One recent post on Save the Art's Facebook page came from member Linda Cleary.

"We did not let it go without a fight ... with everyone doing whatever they were able and that is true community," Cleary wrote.

Auctions ahead

Meantime, works from the museum make up lots 45 and 49 at the Nov. 16 auction.

Both now carry bid ranges below what Sotheby's estimated for sales in November 2017. Those sales were canceled after Healey's office secured an injunction.

The first museum holding to go up for bidding that day will be George Henry Durrie's "Hunter in Winter Wood" an 1860 oil-on-canvas scene given to the museum in 1947 by the W. Murray Crane family.
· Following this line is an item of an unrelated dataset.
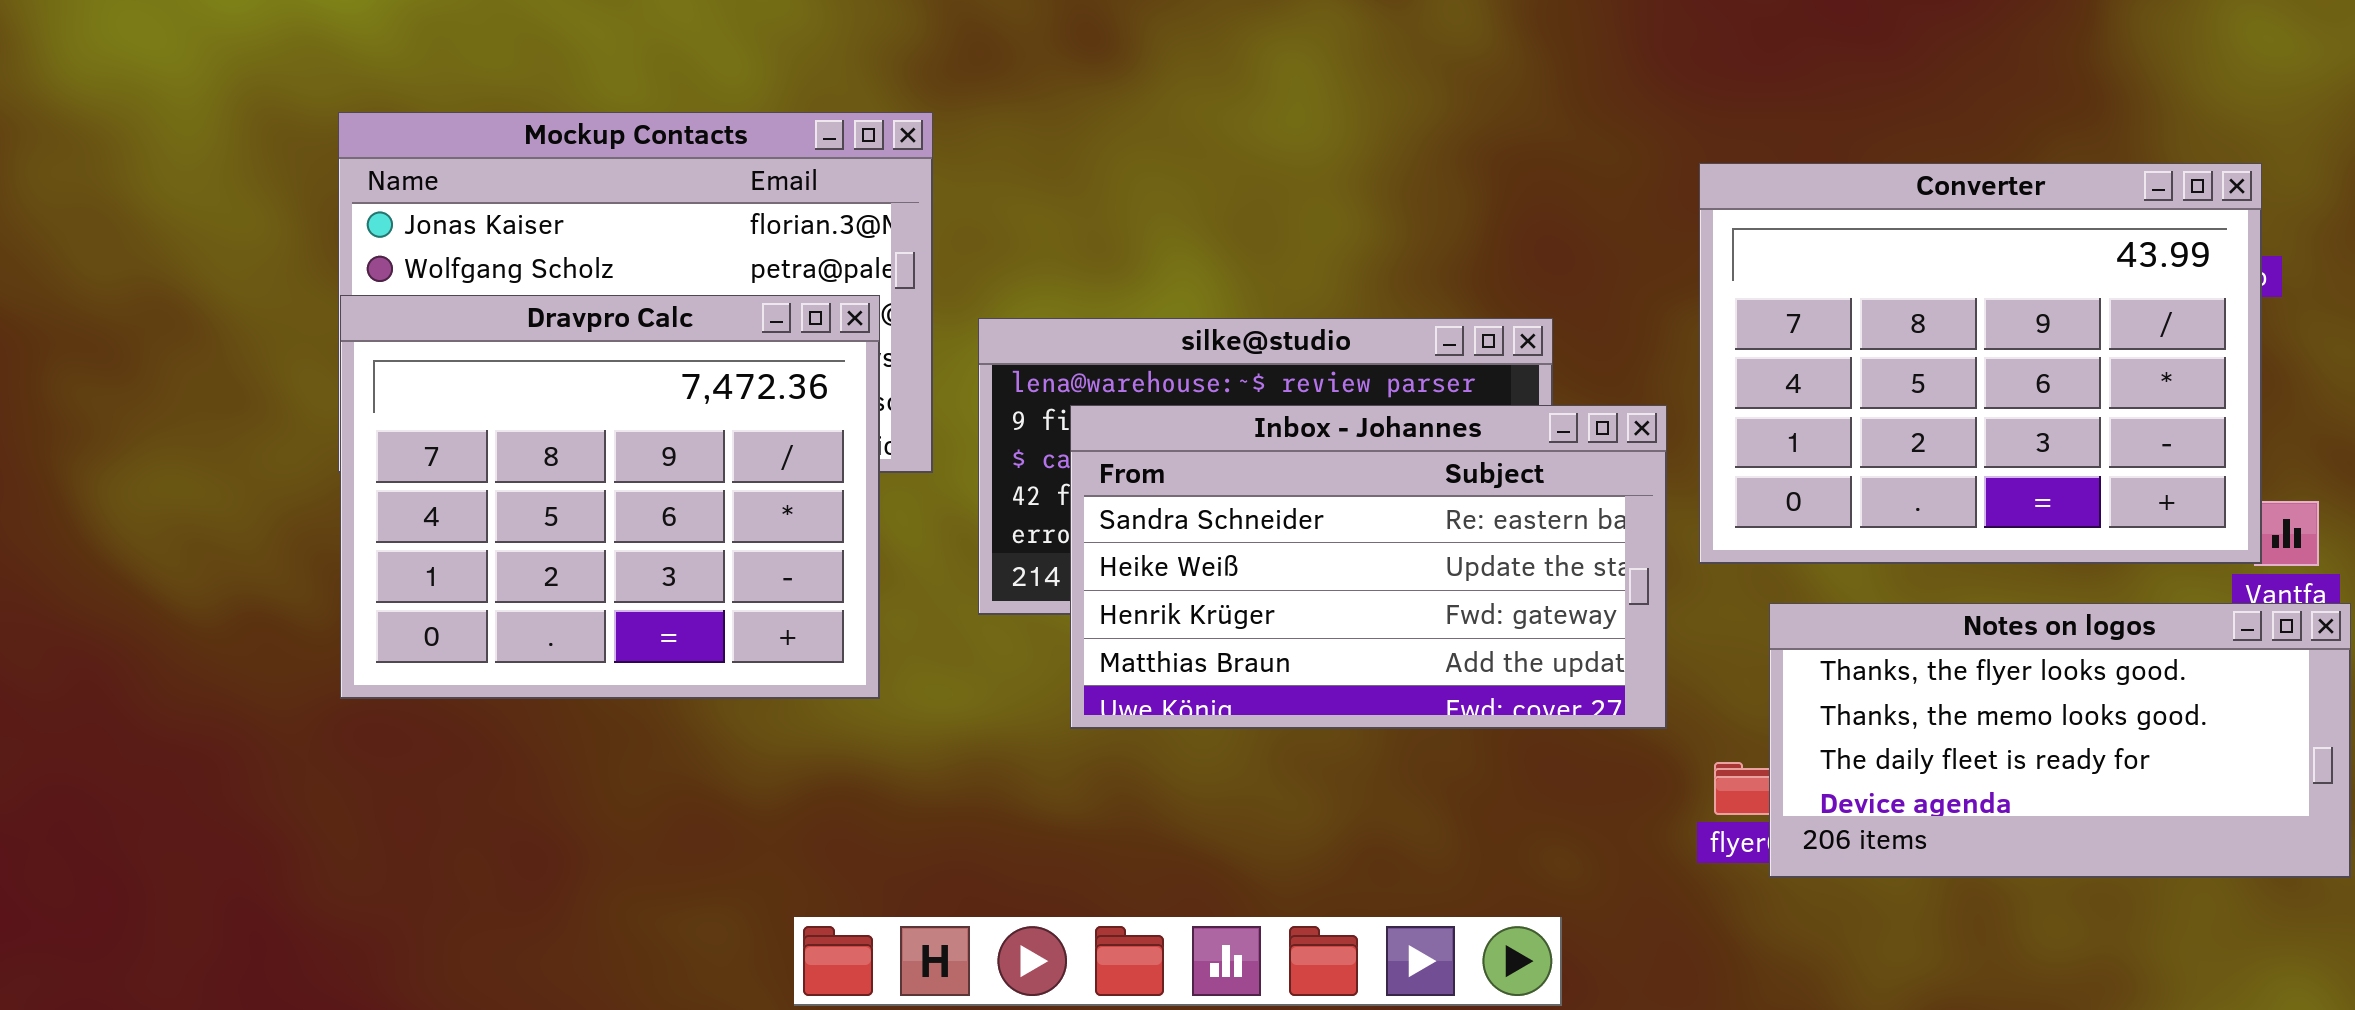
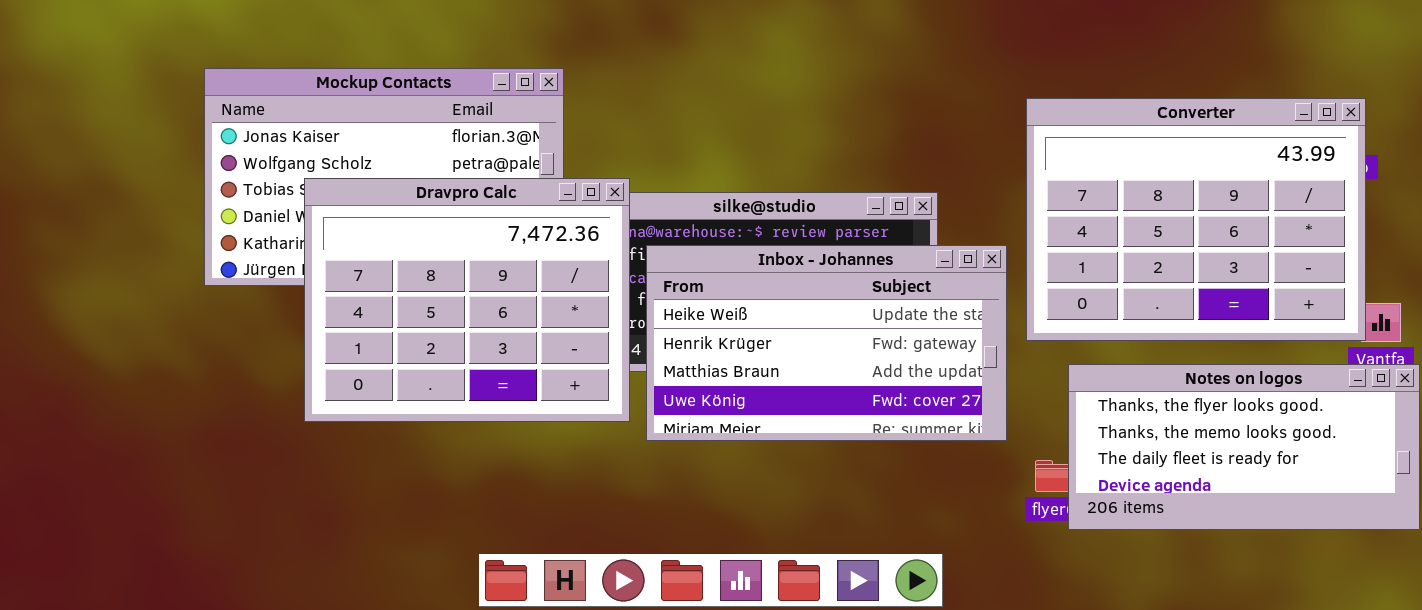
Dravpro Calc: [340,295,880,699] -> [304,178,630,422], moved
Inbox - Johannes: [1070,405,1667,729] -> [646,245,1007,441], scrolled down 1 row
The painting's bid range is $300,000 to $500,000, down from last year's spread of $400,000 to $500,000.

In its online description, Sotheby's quotes author Martha Hutson, who wrote in 1977 that it was the artist's largest canvas. "Durrie's pride in this picture is seen immediately in his unusually conspicuous signature," Hutson wrote. "The view is wide, the subject noble, the canvas large and the technique thin with a high technical polish. Durrie's paintings stand apart from the mainstream of American landscape painting at the mid-century mark not only in their choice of season but in their personal idiosyncrasies of style."

Lot 49 at the auction will bring up Thomas Moran's "The Last Arrow," an 1867 oil-on-canvas work given to the museum in 1915 by its founder, Zenas Crane.

The new bid range is a bit more than half the value forecast last year. "The Last Arrow" is listed now as likely to bring bids in the $1.2 million to $1.8 million range.

A year ago, the range was $2 million to $3 million.

Sotheby's says in its catalog that "The Last Arrow" reveals Moran's "virtuosity as a landscape painter and his technical brilliance" and then quotes a critic, Richard Lagegast, who wrote this of Moran in 1900: "He has never been a mere copyist, even of nature. All that he does is directed by an imagination so poetical, and yet so clear and truthful that his work is more akin to creation than reproduction."

The auction begins at noon at Sotheby's 1334 York Ave. headquarters in Manhattan.

The Nov. 14 ceremony honoring Save the Art is open to the public. It starts at 10:30 a.m. in the Great Hall of the Statehouse. The event is part of the coalition's 12th Artists Under the Dome program.

The award to the Pittsfield group is given in memory of Chris Walsh, a former Democratic state representative from Framingham who died of cancer in May.

"Chris strongly encouraged artists to become organized to advocate for issues important to them," the coalition said in a statement. "The artists who founded Save the Art-Save the Museum did exactly that."